The most successful retail uses take advantage of the calendar, clock and even weather. Walmart knows for example that a light breeze and temperature just above 80 degrees will cause a run on berries. Coca-Cola knows that an in-shore campaign featuring the polar bears sells more Coke before Christmas, but the day after Dec 25th should be switched to Coca-Cola logo branding to sustain sales levels. Selling against calendar events such as the Super Bowl and major holidays gets more consumer attention.

In-store special pricing can be a reflection of produce shelf life and inventory levels. This contextual promotion is made possible by dynamic signage.

Doug Garnett
Active Member
6 years ago

Putting a huge endcap with a large Coke bottle on it increased sales. No surprise. Physical presence in the store always has a big impact. The screens contributed only a small amount to that increase and the digital tailoring an even smaller amount.

My guess is 80 percent of the impact is the big endcap, 15 percent is the screen and only 5 percent is from all the digital complexity. (These are guesses, but reasonable ones based on measured experience.)

It’s not surprising that the Coke execs credit a digital advancement which is a program they have an extensive career risk on. But that’s weak thinking for us to accept.

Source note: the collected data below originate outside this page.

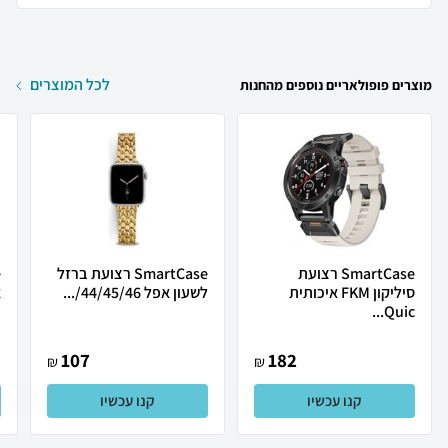
לכל המוצרים
מוצרים פופולאריים נוספים מהחנות
SmartCase רצועת
SmartCase רצועת ברזל
סיליקון FKM איכותית
לשעון אפל 44/45/46/...
א
Quic...
107
182
₪
₪
קנו עכשיו
קנו עכשיו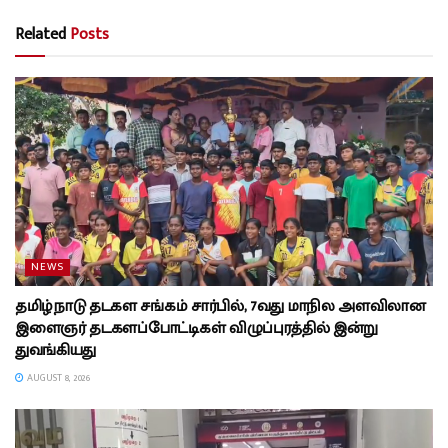
Related
Posts
NEWS
தமிழ்நாடு தடகள சங்கம் சார்பில், 7வது மாநில அளவிலான
இளைஞர் தடகளப்போட்டிகள் விழுப்புரத்தில் இன்று
துவங்கியது
AUGUST 8, 2026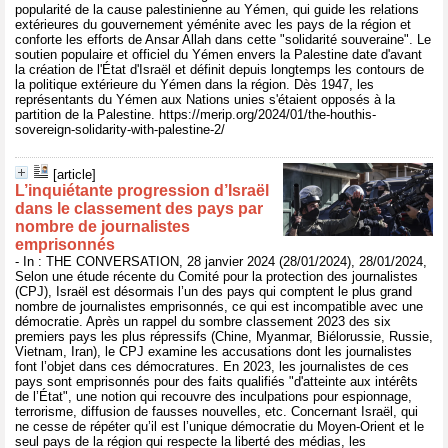
popularité de la cause palestinienne au Yémen, qui guide les relations
extérieures du gouvernement yéménite avec les pays de la région et
conforte les efforts de Ansar Allah dans cette "solidarité souveraine". Le
soutien populaire et officiel du Yémen envers la Palestine date d'avant
la création de l'État d'Israël et définit depuis longtemps les contours de
la politique extérieure du Yémen dans la région. Dès 1947, les
représentants du Yémen aux Nations unies s'étaient opposés à la
partition de la Palestine. https://merip.org/2024/01/the-houthis-
sovereign-solidarity-with-palestine-2/
[article]
L’inquiétante progression d’Israël
dans le classement des pays par
nombre de journalistes
emprisonnés
- In : THE CONVERSATION, 28 janvier 2024 (28/01/2024), 28/01/2024,
Selon une étude récente du Comité pour la protection des journalistes
(CPJ), Israël est désormais l’un des pays qui comptent le plus grand
nombre de journalistes emprisonnés, ce qui est incompatible avec une
démocratie. Après un rappel du sombre classement 2023 des six
premiers pays les plus répressifs (Chine, Myanmar, Biélorussie, Russie,
Vietnam, Iran), le CPJ examine les accusations dont les journalistes
font l’objet dans ces démocratures. En 2023, les journalistes de ces
pays sont emprisonnés pour des faits qualifiés "d'atteinte aux intérêts
de l’État", une notion qui recouvre des inculpations pour espionnage,
terrorisme, diffusion de fausses nouvelles, etc. Concernant Israël, qui
ne cesse de répéter qu’il est l’unique démocratie du Moyen-Orient et le
seul pays de la région qui respecte la liberté des médias, les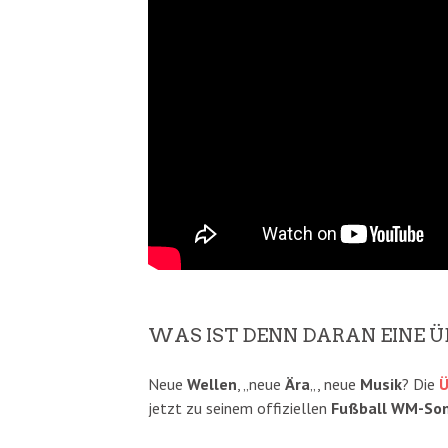
WAS IST DENN DARAN EINE 
Neue
Wellen
, „neue
Ära
„, neue
Musik
? Die
Ü
jetzt zu seinem offiziellen
Fußball
WM-So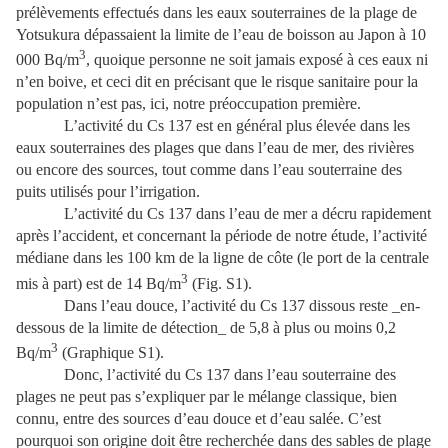
prélèvements effectués dans les eaux souterraines de la plage de
Yotsukura dépassaient la limite de l’eau de boisson au Japon à 10
3
000 Bq/m
, quoique personne ne soit jamais exposé à ces eaux ni
n’en boive, et ceci dit en précisant que le risque sanitaire pour la
population n’est pas, ici, notre préoccupation première.
L’activité du Cs 137 est en général plus élevée dans les
eaux souterraines des plages que dans l’eau de mer, des rivières
ou encore des sources, tout comme dans l’eau souterraine des
puits utilisés pour l’irrigation.
L’activité du Cs 137 dans l’eau de mer a décru rapidement
après l’accident, et concernant la période de notre étude, l’activité
médiane dans les 100 km de la ligne de côte (le port de la centrale
3
mis à part) est de 14 Bq/m
(Fig. S1).
Dans l’eau douce, l’activité du Cs 137 dissous reste _en-
dessous de la limite de détection_ de 5,8 à plus ou moins 0,2
3
Bq/m
(Graphique S1).
Donc, l’activité du Cs 137 dans l’eau souterraine des
plages ne peut pas s’expliquer par le mélange classique, bien
connu, entre des sources d’eau douce et d’eau salée. C’est
pourquoi son origine doit être recherchée dans des sables de plage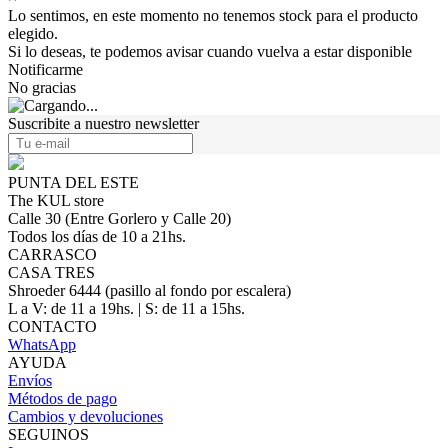
Lo sentimos, en este momento no tenemos stock para el producto
elegido.
Si lo deseas, te podemos avisar cuando vuelva a estar disponible
Notificarme
No gracias
Suscribite a nuestro newsletter
PUNTA DEL ESTE
The KUL store
Calle 30 (Entre Gorlero y Calle 20)
Todos los días de 10 a 21hs.
CARRASCO
CASA TRES
Shroeder 6444 (pasillo al fondo por escalera)
L a V: de 11 a 19hs. | S: de 11 a 15hs.
CONTACTO
WhatsApp
AYUDA
Envíos
Métodos de pago
Cambios y devoluciones
SEGUINOS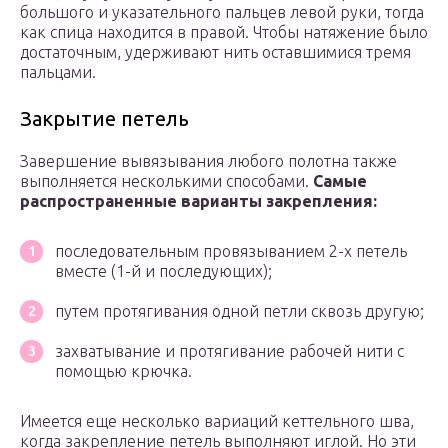
большого и указательного пальцев левой руки, тогда
как спица находится в правой. Чтобы натяжение было
достаточным, удерживают нить оставшимися тремя
пальцами.
Закрытие петель
Завершение вывязывания любого полотна также
выполняется несколькими способами.
Самые
распространенные варианты закрепления:
последовательным провязыванием 2-х петель
вместе (1-й и последующих);
путем протягивания одной петли сквозь другую;
захватывание и протягивание рабочей нити с
помощью крючка.
Имеется еще несколько вариаций кеттельного шва,
когда закрепление петель выполняют иглой. Но эти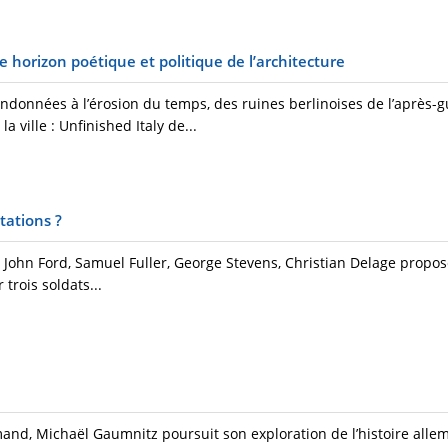
orizon poétique et politique de l’architecture
ndonnées à l’érosion du temps, des ruines berlinoises de l’après-g
a ville : Unfinished Italy de...
tations ?
John Ford, Samuel Fuller, George Stevens, Christian Delage prop
 trois soldats...
mand, Michaël Gaumnitz poursuit son exploration de l’histoire all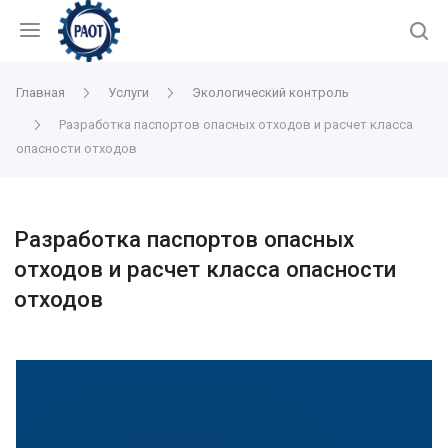
Главная
Услуги
Экологический контроль
Разработка паспортов опасных отходов и расчет класса
опасности отходов
Разработка паспортов опасных
отходов и расчет класса опасности
отходов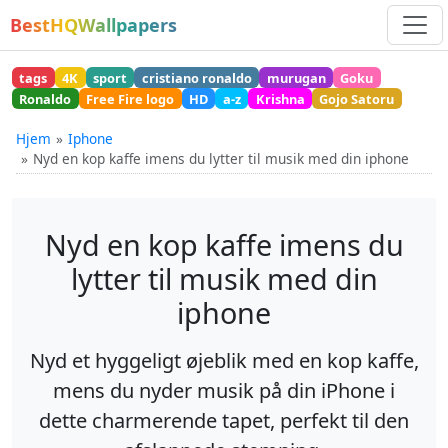
BestHQWallpapers
tags
4K
sport
cristiano ronaldo
murugan
Goku
Ronaldo
Free Fire logo
HD
a-z
Krishna
Gojo Satoru
Hjem
Iphone
Nyd en kop kaffe imens du lytter til musik med din iphone
Nyd en kop kaffe imens du
lytter til musik med din
iphone
Nyd et hyggeligt øjeblik med en kop kaffe,
mens du nyder musik på din iPhone i
dette charmerende tapet, perfekt til den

What will be important to watch is whether these endcaps can survive the store environment. Having put a lot of video in-store, it’s hard enough to get a simple video to play reliably over an extended period of time (like a couple of months).

Shep Hyken
Active Member
6 years ago

For this to work, the customer would need to agree for the system to capture the customer’s smartphone data. There are some customers that will embrace it. Some will fight it. Some will be a little freaked out over it. Just as we can choose to receive push notifications, we can have the option of sharing our “phone” with brands we love.

Naomi K. Shapiro
Naomi K. Shapiro
6 years ago

This concept doesn’t have to get stale if it doesn’t get too personal — selling product without the creep-out factor. By keeping it generic, it can increase sales and get people into the beverage section.

Ricardo Belmar
Active Member
6 years ago

The best digital signage displays are those that seamlessly allow interaction with the customer without realizing it’s digital signage. It should blend into the surroundings and simply be a part of the larger display. Coca-cola has achieved this with their end-cap display. Do we need to separate the display from the screen to attribute proper success? No! The results that matter are the sales data.

This appears to be a winner, although it would be best to look at some longer term data to see if it’s just the novelty factor for customers walking buy vs the feeling of real value being delivered.